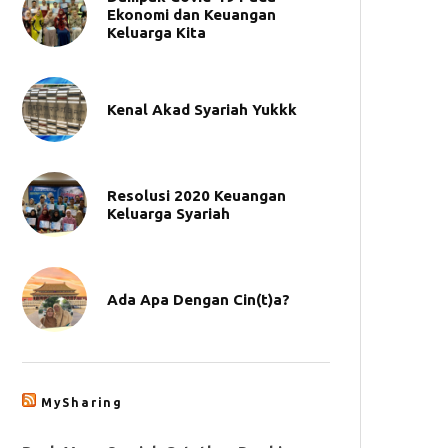
Ekonomi dan Keuangan
Keluarga Kita
Kenal Akad Syariah Yukkk
Resolusi 2020 Keuangan
Keluarga Syariah
Ada Apa Dengan Cin(t)a?
MySharing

---

**About this task**
Print the data above in full and exactly as it appears, skipping the pictures.

**Task output**
Ekonomi dan Keuangan
Keluarga Kita
Kenal Akad Syariah Yukkk
Resolusi 2020 Keuangan
Keluarga Syariah
Ada Apa Dengan Cin(t)a?
MySharing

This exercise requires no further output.